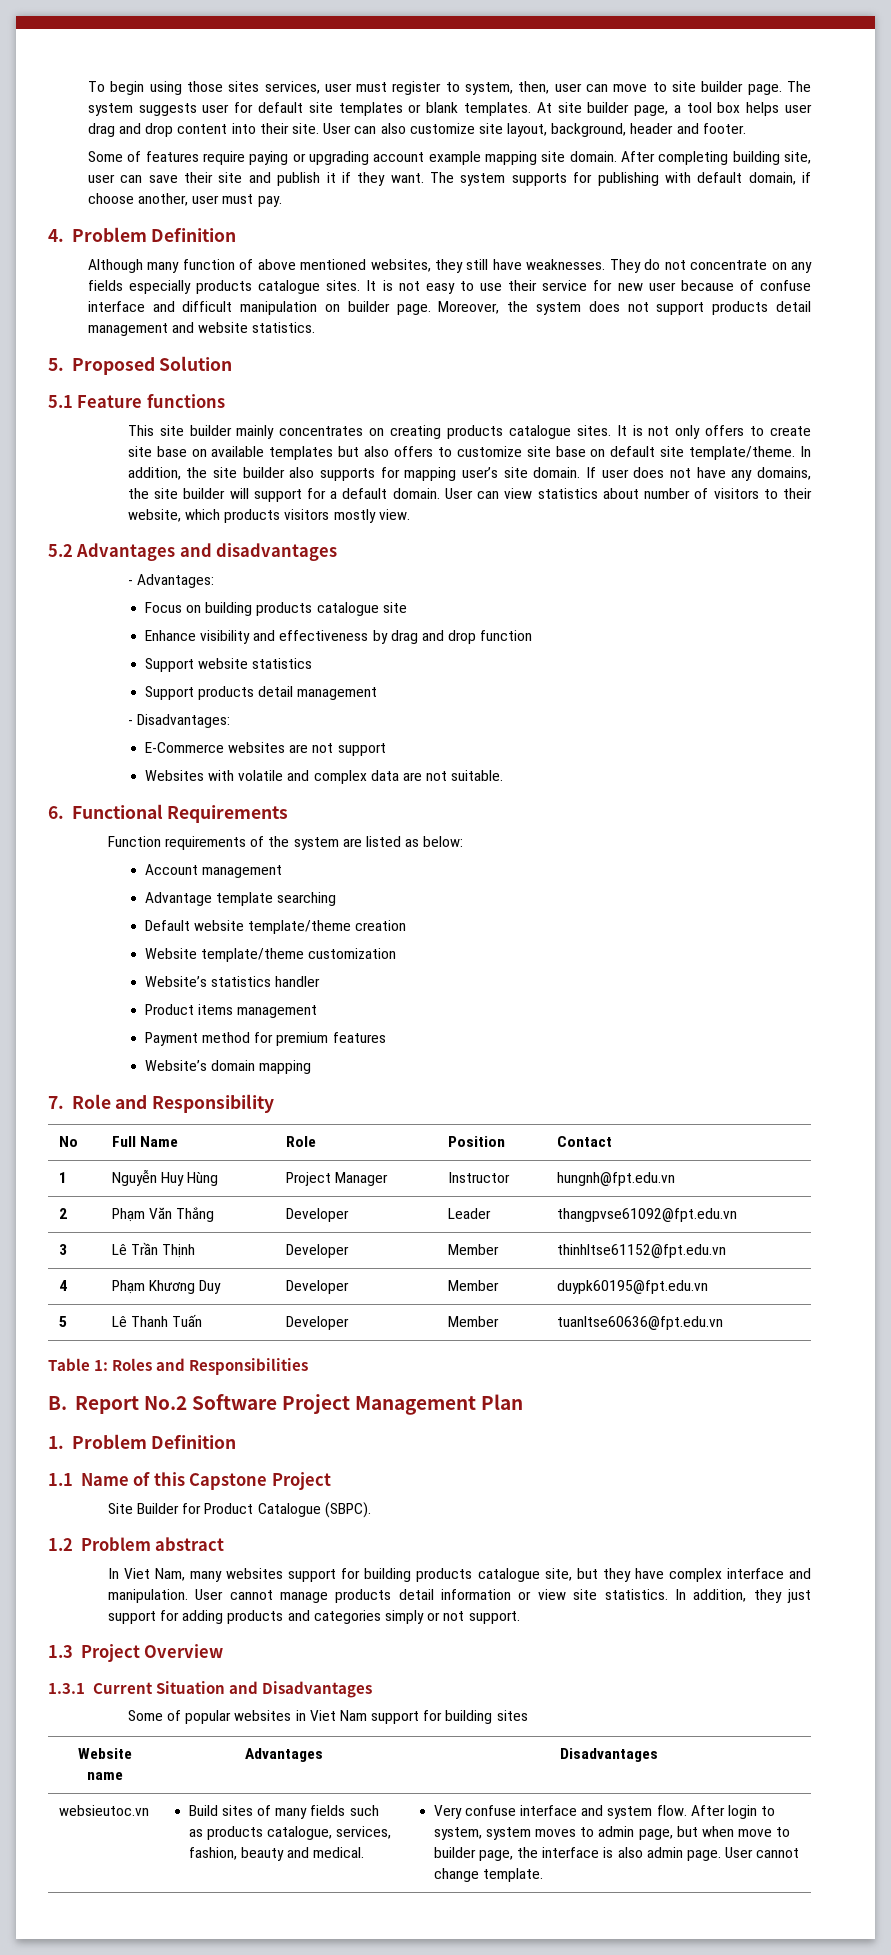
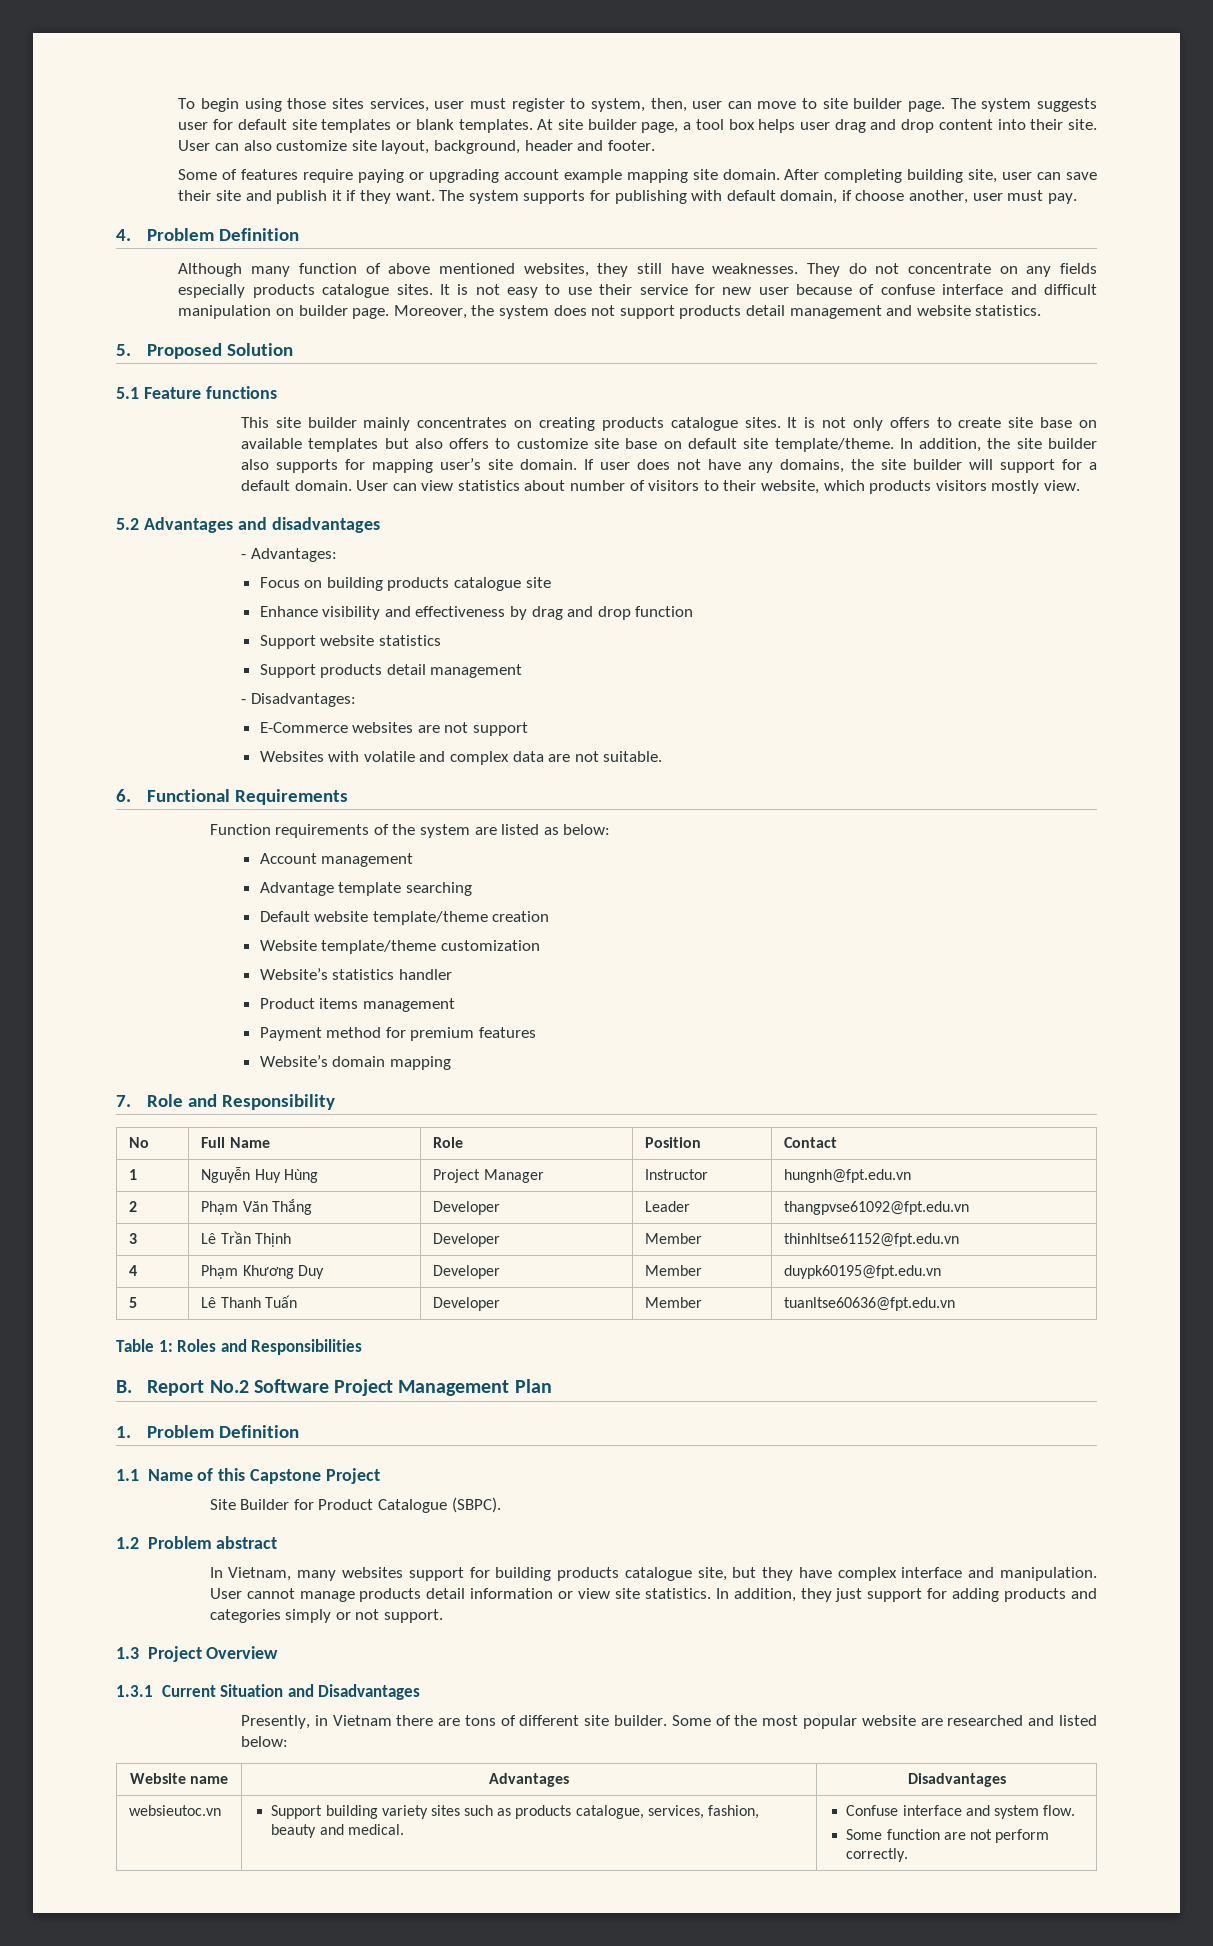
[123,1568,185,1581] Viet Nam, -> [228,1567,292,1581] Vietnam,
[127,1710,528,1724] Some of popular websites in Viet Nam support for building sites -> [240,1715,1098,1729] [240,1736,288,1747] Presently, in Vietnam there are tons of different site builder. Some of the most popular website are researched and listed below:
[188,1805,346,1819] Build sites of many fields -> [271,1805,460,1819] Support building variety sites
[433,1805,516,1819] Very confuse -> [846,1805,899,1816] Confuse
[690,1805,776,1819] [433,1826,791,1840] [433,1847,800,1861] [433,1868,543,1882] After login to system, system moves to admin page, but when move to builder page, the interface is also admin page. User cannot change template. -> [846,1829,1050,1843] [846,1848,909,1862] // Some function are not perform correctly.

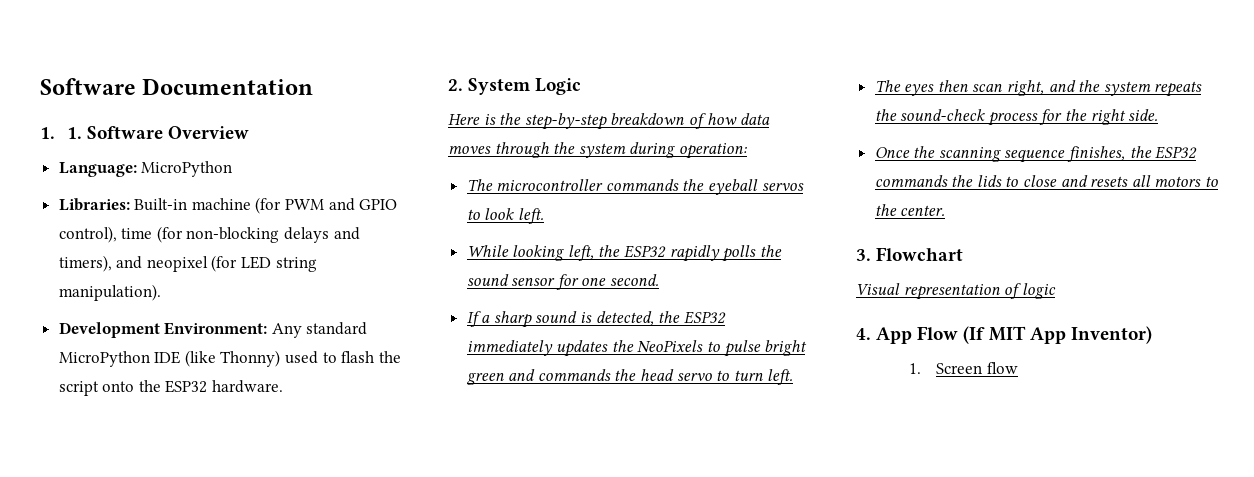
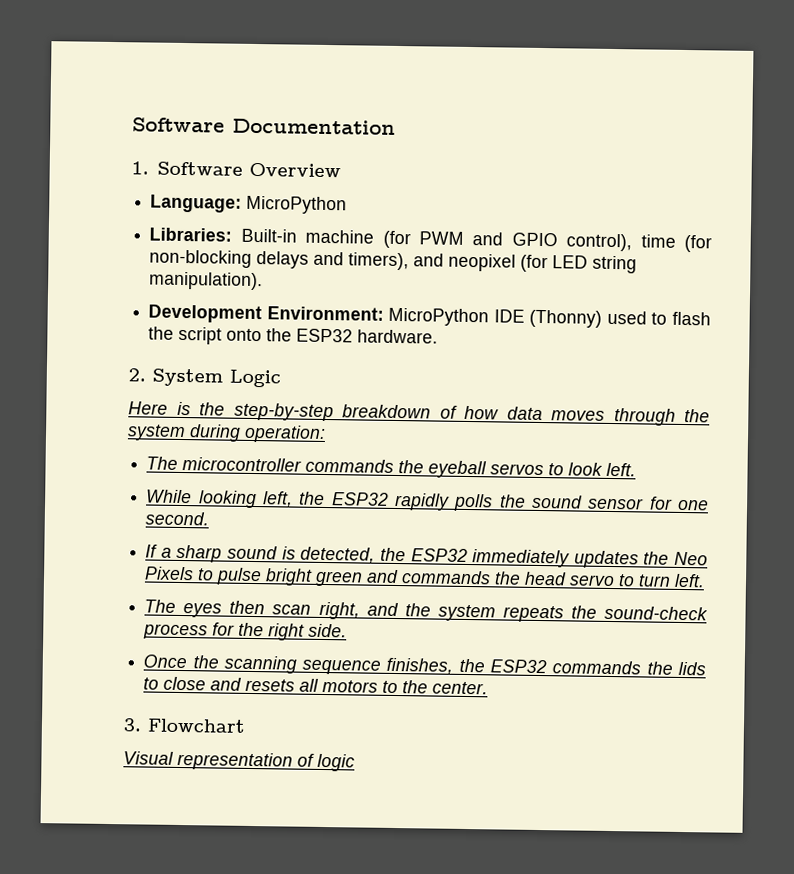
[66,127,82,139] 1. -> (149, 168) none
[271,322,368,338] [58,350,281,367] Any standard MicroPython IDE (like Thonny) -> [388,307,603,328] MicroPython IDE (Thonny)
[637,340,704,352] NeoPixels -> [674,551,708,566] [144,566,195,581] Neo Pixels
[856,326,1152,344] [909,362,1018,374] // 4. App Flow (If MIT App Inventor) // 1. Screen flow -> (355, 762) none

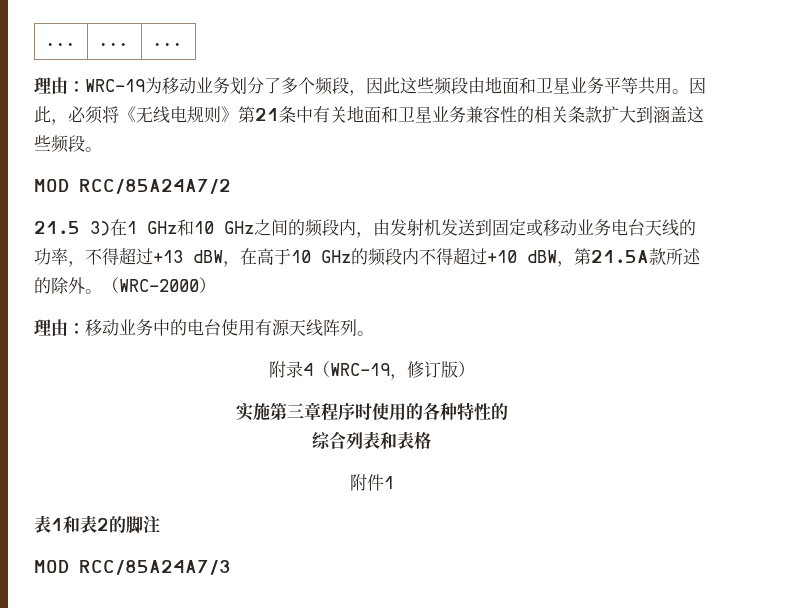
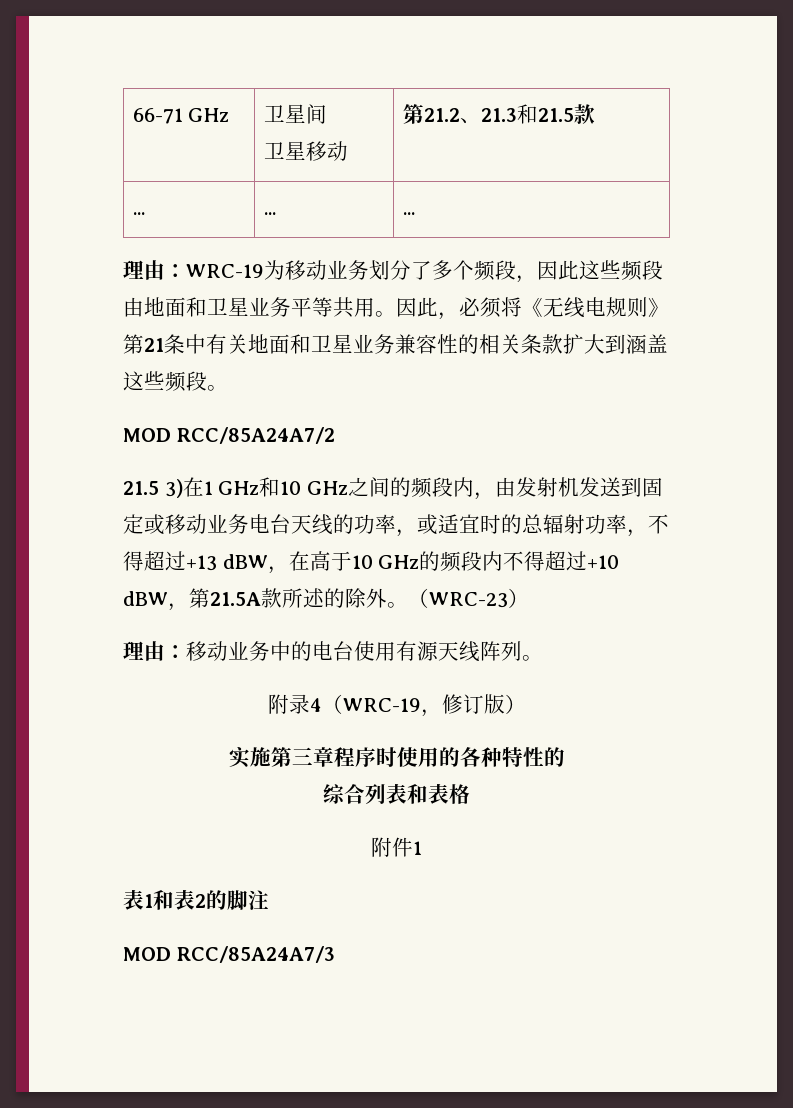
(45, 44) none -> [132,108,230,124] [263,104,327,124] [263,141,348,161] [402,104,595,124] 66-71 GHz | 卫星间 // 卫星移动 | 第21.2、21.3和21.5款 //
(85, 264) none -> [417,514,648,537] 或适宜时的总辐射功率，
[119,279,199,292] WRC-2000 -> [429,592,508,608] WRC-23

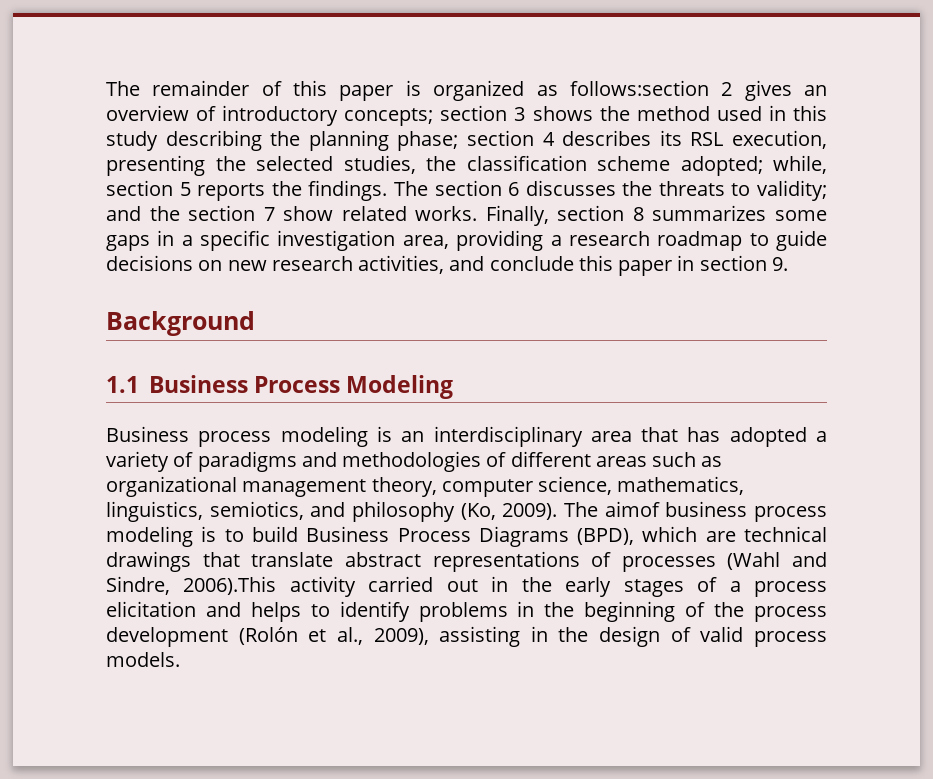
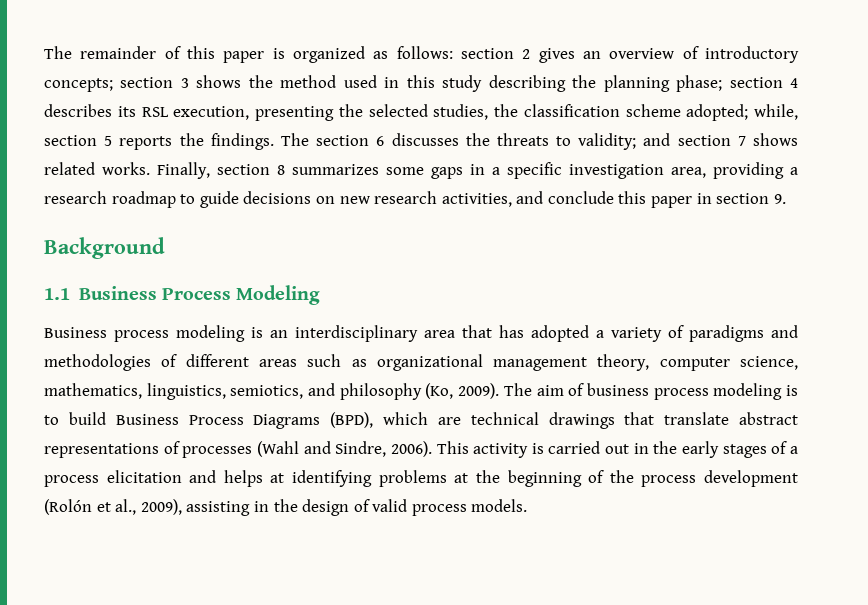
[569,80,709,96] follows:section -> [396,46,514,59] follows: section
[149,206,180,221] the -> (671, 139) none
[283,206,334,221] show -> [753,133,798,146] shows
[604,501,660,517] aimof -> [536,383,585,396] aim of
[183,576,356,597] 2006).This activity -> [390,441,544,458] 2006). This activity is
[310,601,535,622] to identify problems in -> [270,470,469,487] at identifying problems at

▬▬▬

▶ _What to do_: The answer should consist of the lines from the one with "[283,206,334,221] show ->" through the last line of the entries, duplicated exactly and nothing more.

▶ _Result below_:
[283,206,334,221] show -> [753,133,798,146] shows
[604,501,660,517] aimof -> [536,383,585,396] aim of
[183,576,356,597] 2006).This activity -> [390,441,544,458] 2006). This activity is
[310,601,535,622] to identify problems in -> [270,470,469,487] at identifying problems at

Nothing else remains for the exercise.